“‘There was a real railway accident,” said Aslan softly. “Your father and mother and all of you are—as you used to call it in the Shadow-Lands—dead. The term is over: the holidays have begun. The dream is ended: this is the morning.”

We recently finished reading through The Chronicles of Narnia with our kids, and we finished with the the seventh book, The Last Battle. In this book, the series filled with adventures, battles of good versus evil, and divine intervention from a “not tame” Lion ends with one final battle where all of Narnia is destroyed and then remade into a glorious paradise. The imagery is powerful, and C.S. Lewis’s description of the afterlife is rich.

As the book ends, Aslan the Lion tells the main characters that they have in fact died in “their world” and passed into the afterlife, and he describes it this way: “The [school] term is over: the holidays have begun. The dream is ended: this is the morning.”

And the powerful final paragraph of the book goes like this:

“And for us this is the end of all the stories, and we can most truly say that they all lived happily ever after. But for them it was only the beginning of the real story. All their life in this world and all their adventures in Narnia had only been the cover and the title page; now at last they were beginning Chapter One of the Great Story, which no one on earth has ever read; which goes on forever; in which every chapter is better than the one before.” (emphasis mine)

Aches and Groans

2020 has been a challenging year for most of us. We have experienced some combination of stress, anxiety, uncertainty about the future, being misunderstood, and loss, and that grind has left us with questions and wounds. It has been hard. In fact, all of life can be hard, and this struggle affects us deeply.

We ache and wish for it to get better, and sometimes it does. Other times it doesn’t. Even when things do get better or more pleasant, there are always difficult times ahead, and somehow we sense this, so our spirits still ache inside us.

This unfulfilled longing leaves us with a view of the world that is dark and heavy. The word the Bible uses for this in Romans 8 is groaning:

For we know that the whole creation has been groaning together in the pains of childbirth until now. And not only the creation, but we ourselves, who have the firstfruits of the Spirit, groan inwardly as we wait eagerly for adoption as sons, the redemption of our bodies.
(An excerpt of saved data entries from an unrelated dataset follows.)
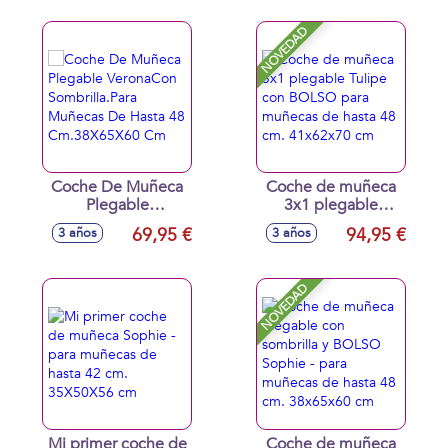
Cm.40X70X72 Cm
NOVEDAD
Coche De Muñeca
Coche de muñeca
Plegable
3x1 plegable
VeronaCon
Tulipe con BOLSO
69,95 €
94,95 €
3 años
3 años
Sombrilla.Para
para muñecas de
Muñecas De Hasta
hasta 48 cm.
48 Cm.38X65X60
41x62x70 cm
NOVEDAD
Cm
Mi primer coche de
Coche de muñeca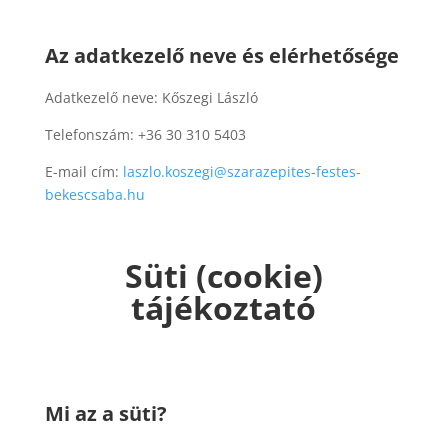
Az adatkezelő neve és elérhetősége
Adatkezelő neve: Kőszegi László
Telefonszám: +36 30 310 5403
E-mail cím:
laszlo.koszegi@szarazepites-festes-
bekescsaba.hu
Süti (cookie)
tájékoztató
Mi az a süti?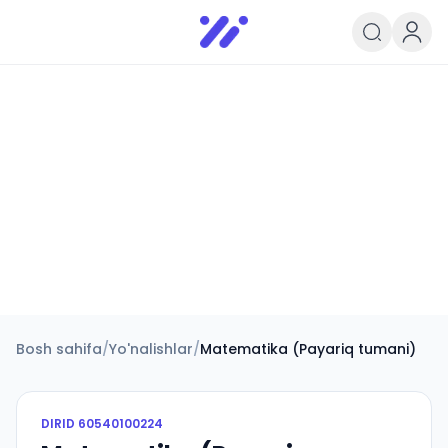
Infoedu
Ta&#039;lim xabarlari va yangili
Bosh sahifa
/
Yo'nalishlar
/
Matematika (Payariq tumani)
DIRID
60540100224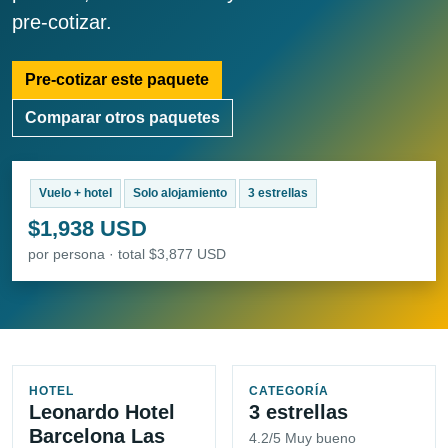
pre-cotizar.
Pre-cotizar este paquete
Comparar otros paquetes
Vuelo + hotel
Solo alojamiento
3 estrellas
$1,938 USD
por persona · total $3,877 USD
HOTEL
CATEGORÍA
Leonardo Hotel
3 estrellas
Barcelona Las
4.2/5 Muy bueno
Romans 8.22-23

The Dream is Ended: This is the Morning

But a day is coming, when we die or when Christ returns, when we will pass from this dark and broken place into something that is so much better, that it is not just better, it is altogether different. It will be so good, so rich, so powerfully permanent that this thing we call life, which seems so real and permanent, will feel like a dream we are waking up from.

Revelation 21.3-5 says:

And I heard a loud voice from the throne saying, “Behold, the dwelling place of God is with man. He will dwell with them, and they will be his people, and God himself will be with them as their God. He will wipe away every tear from their eyes, and death shall be no more, neither shall there be mourning, nor crying, nor pain anymore, for the former things have passed away.” And he who was seated on the throne said, “Behold, I am making all things new.”

That is the eternal reality for those who belong to Jesus. On the dawning of that day, Jesus will say to his people, “The dream has ended; this is the morning.”

All the experiences we have had in life—good and bad—even in the longest of lives, will be just the cover and the title page of the Great Story we are in. Those decades of life and thousands of experiences and memories are but a brief and incomplete introduction to the Great Story that we will live in forever.

In that story, every chapter will be better than one before. One chapter will be so gloriously good and satisfying that we will think it could not possibly get any better, that it must be the pinnacle, where we will linger and be satisfied forever. But then the next chapter will satisfy us in a way we never could have imagined, just like the previous chapter was unbelievably more glorious than the one before it. And we will pass from chapter to chapter to chapter for infinite days, each chapter better than the one before it. The school term will be over. The work year will be over. The deployment will end. The holidays will have begun, for infinite days with no going back.

From Longing to Glory

Suffering, hardship, affliction, pain, death, loss—they all make us ache for something to be changed, to be made right. For the people of Jesus, that ache is for the full and final and eternal redemption that is coming when Jesus comes, and that longing is what Advent is all about.

The turmoil of 2020 can’t take that away from us. If anything, it serves us because the stronger the darkness, the stronger our longing for the dawn. The stronger our longing for Jesus. And no matter how great our longing is, the presence of Jesus and the glory that is to be revealed will so far surpass what was, it won’t even be worth the time to stop and compare.

So…long with hope, church! One day we will finally be past the cover, and chapter one of the Great Story with Jesus will begin. Come Lord Jesus.